Tant la FNSEA que JA veulent décorréler l’avancée des dossiers agricoles des échéances politiques propres à l’agriculture et surtout peser les politiques agricoles, sur le plan national et européen. Le chef de l’État semble abonder dans ce sens, affirmant être prêt à amender son discours de Rungis et s’appuyer sur ses quatre axes stratégiques pour en livrer un nouveau à la rentrée de septembre. Ce discours de Rungis II pourrait donner « plus de visibilité de l’agriculture sur le long terme », en rompant avec une première version* qui faisait la part belle à « une montée en gamme qui a subi quelques effets de bord ». Cependant, Emmanuel Macron entend obtenir l’accord et le soutien d’une majorité des agriculteurs et de leurs représentants : « Je n’irai pas seul faire mon discours au milieu de la Pampa », a-t-il déclaré à ses interlocuteurs pendant une réunion au cours de laquelle il a été le seul à s’exprimer. Aucun des ministres présents ne s’est exprimé. Emmanuel Macron qui a chargé le chef du gouvernement, Gabriel Attal, de suivre mensuellement l’avancée des mesures appliquées, s’adaptera au rythme des agriculteurs, a-t-il conclu, renvoyant la balle aux agriculteurs bien décidés, de leur côté, à « ne pas signer de chèque en blanc ».
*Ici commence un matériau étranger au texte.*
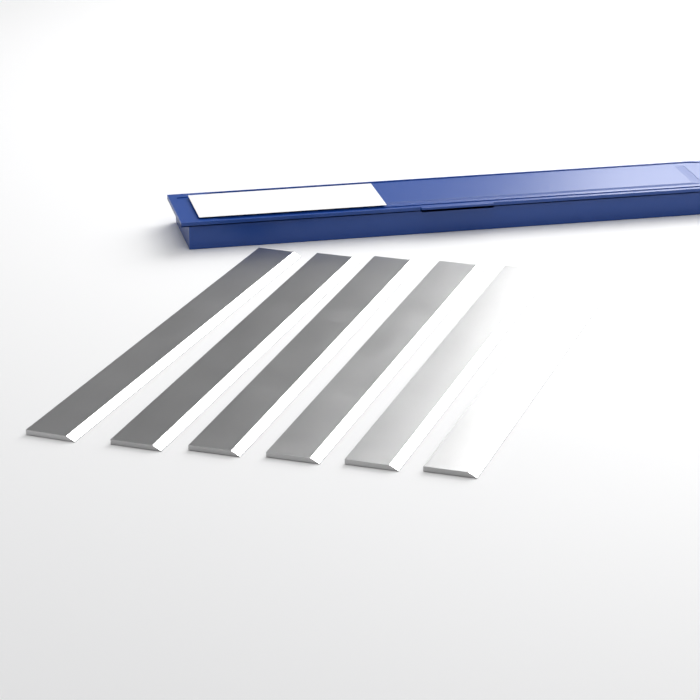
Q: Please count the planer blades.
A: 6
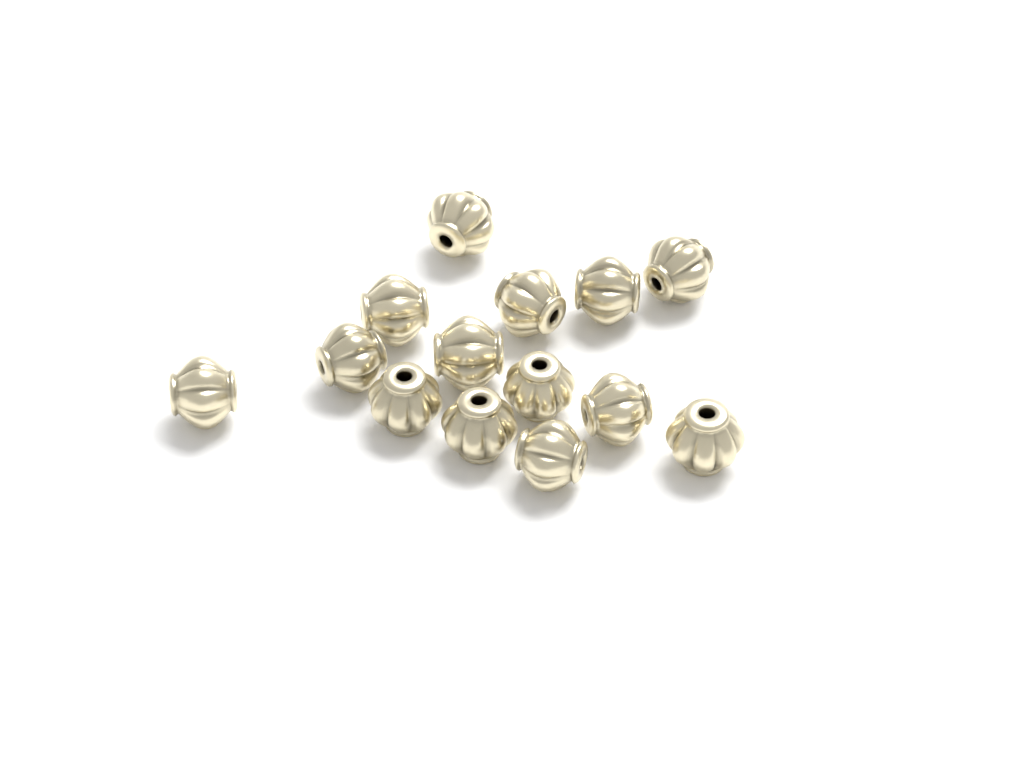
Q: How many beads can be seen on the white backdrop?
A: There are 14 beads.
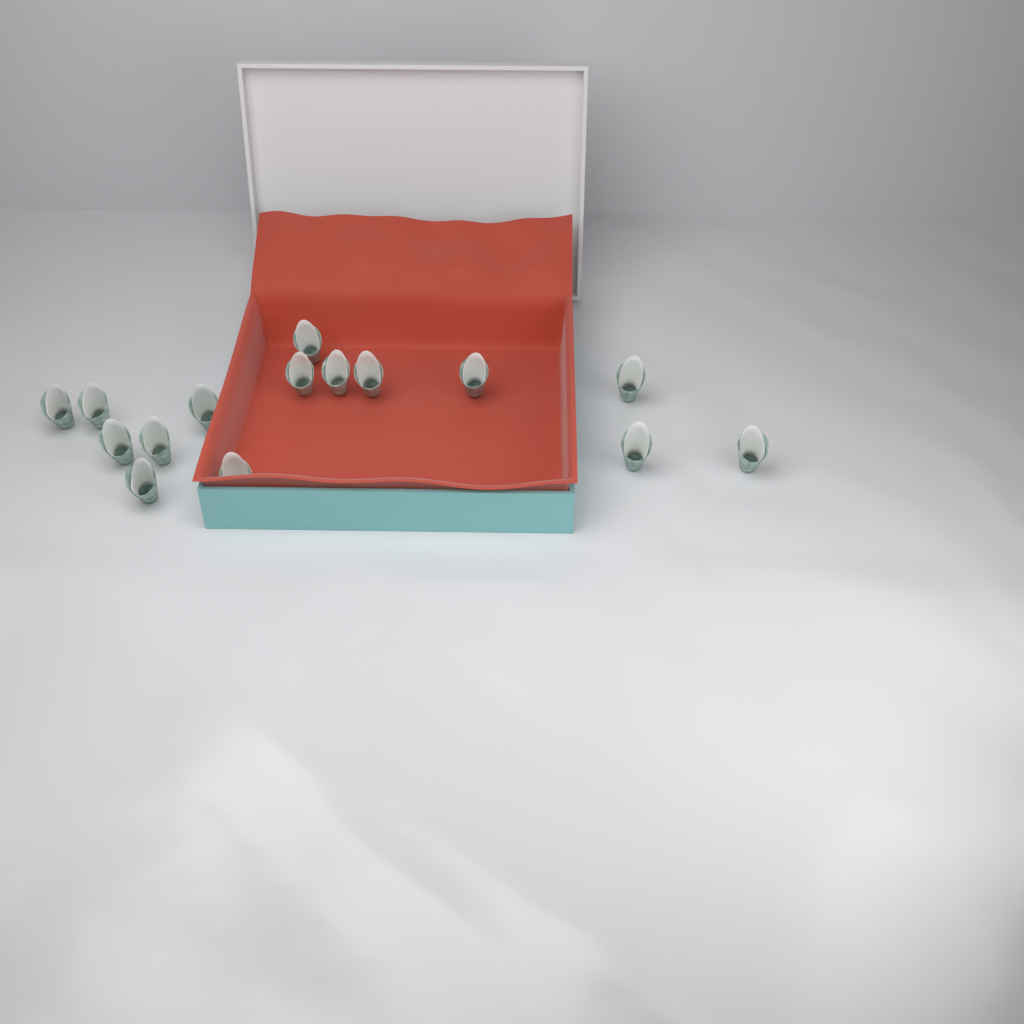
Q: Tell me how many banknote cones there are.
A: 15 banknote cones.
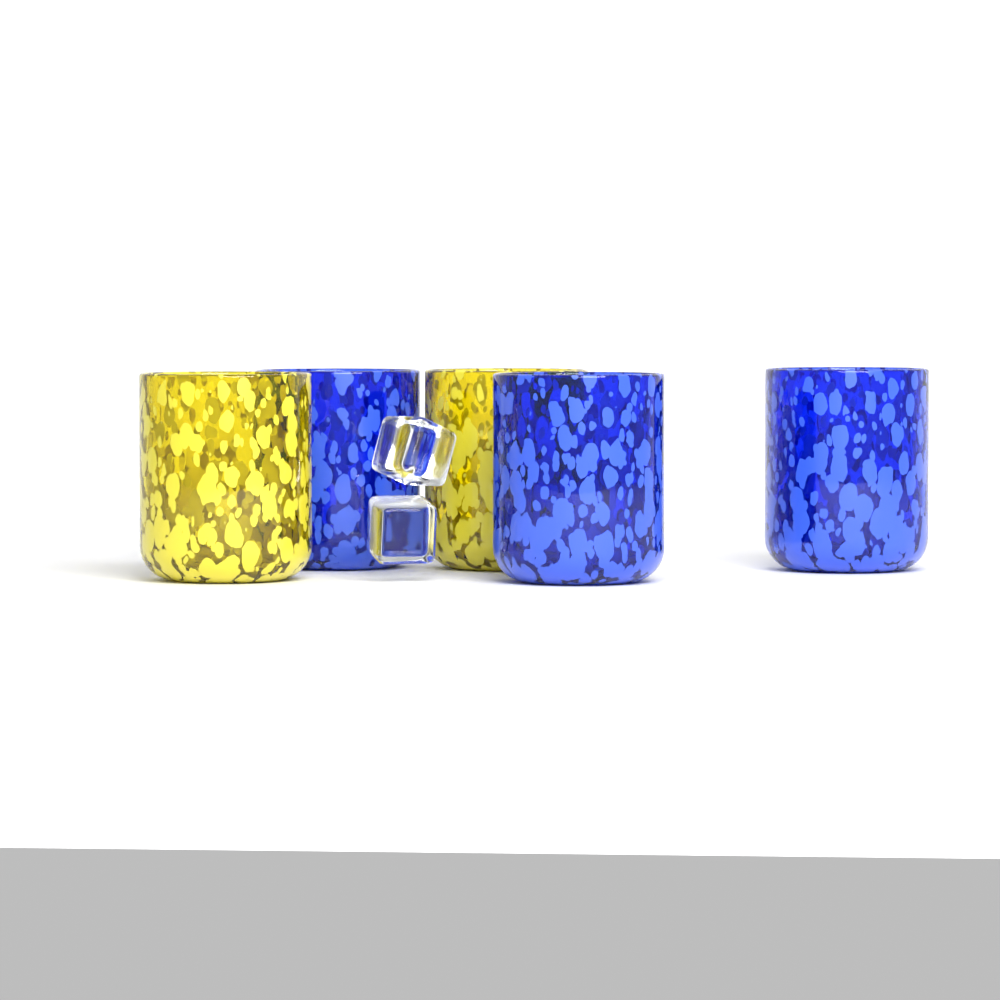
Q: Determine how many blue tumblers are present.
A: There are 3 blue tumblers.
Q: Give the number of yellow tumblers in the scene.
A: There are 2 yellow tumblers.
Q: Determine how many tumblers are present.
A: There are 5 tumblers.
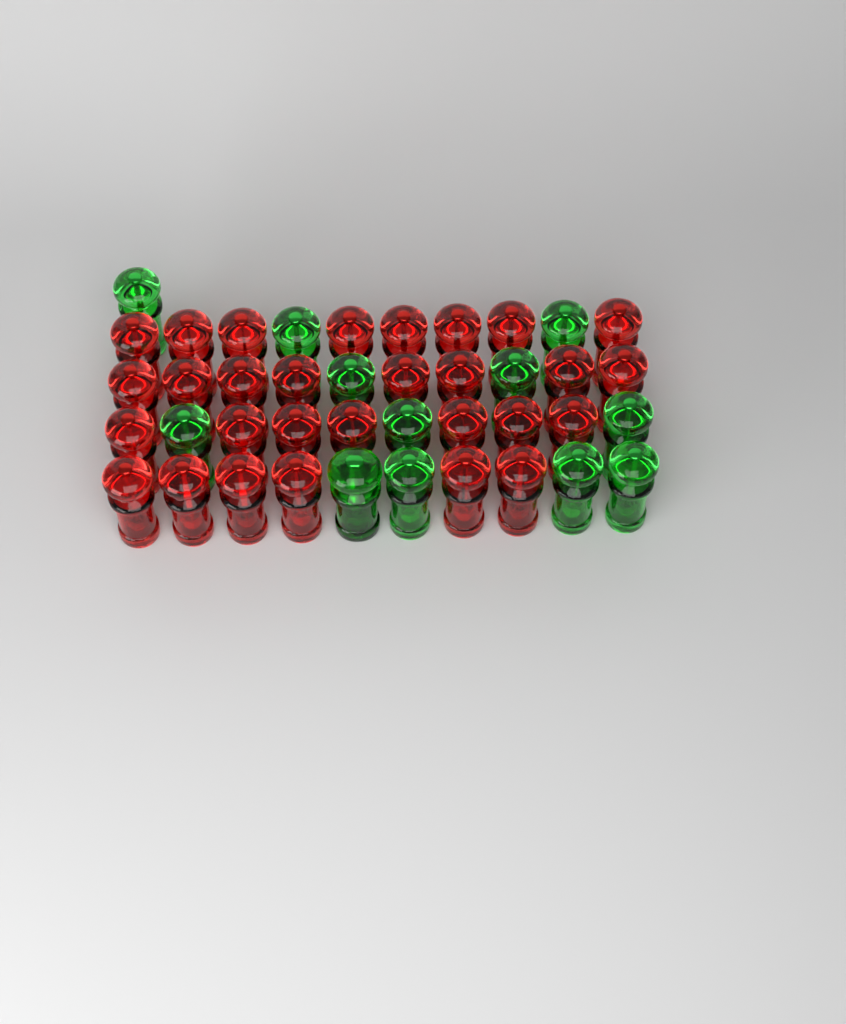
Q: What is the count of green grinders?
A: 13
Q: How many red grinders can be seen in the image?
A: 29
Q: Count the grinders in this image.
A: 42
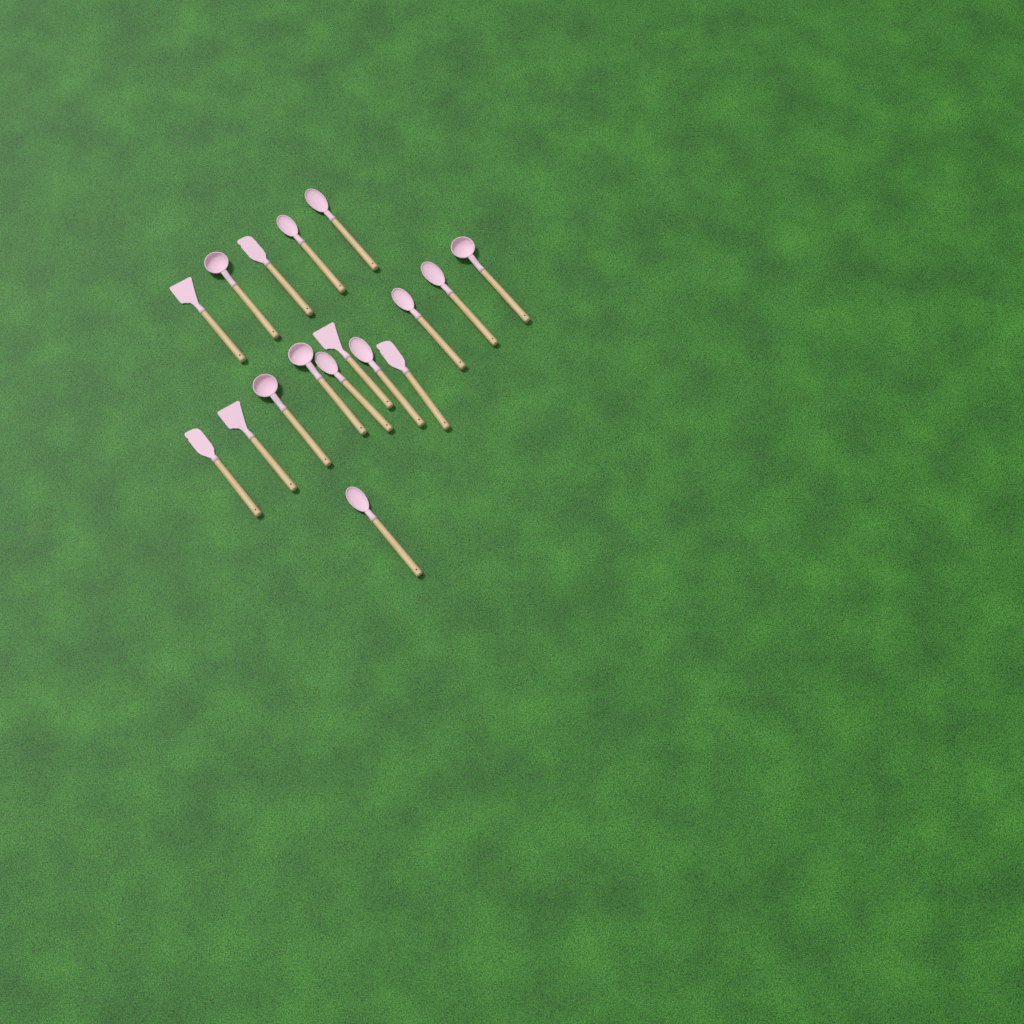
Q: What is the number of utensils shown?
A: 17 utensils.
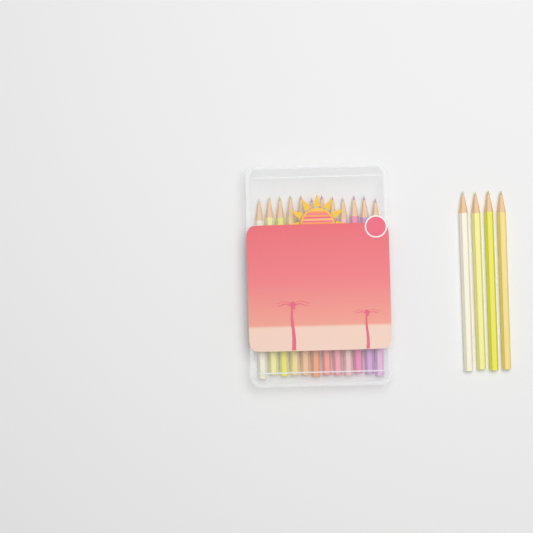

1 - 11 octobre 2017. Discours disponible sur www.elysee.fr
Christophe Soulard
Chambres d’agriculture France demande un cap et une vision
Réagissant à la réunion à l’Elysée à laquelle il a participé au titre du Conseil de l’agriculture française (CAF), le président de Chambres d’agriculture France, Sébastien Windsor, a indiqué que « les annonces doivent se traduire par la mise en œuvre rapide auprès des agriculteurs ». Pour lui, il est aussi « important que le président de la République puisse avant la fin de l’année tracer un cap pour mettre en avant l’excellence de l’agriculture française tout comme le besoin de produire plus tant pour l’alimentation que pour décarboner (énergie renouvelable, matériaux de construction...) », a-t-il ajouté. Il souhaite que « l’État et le gouvernement soient aux côtés des agriculteurs, dans cette période de changement, dans une démarche de soutien et non pas de contraintes » et qu’il remette « l’acte de production et la productivité au centre du projet agricole », avec les moyens correspondants.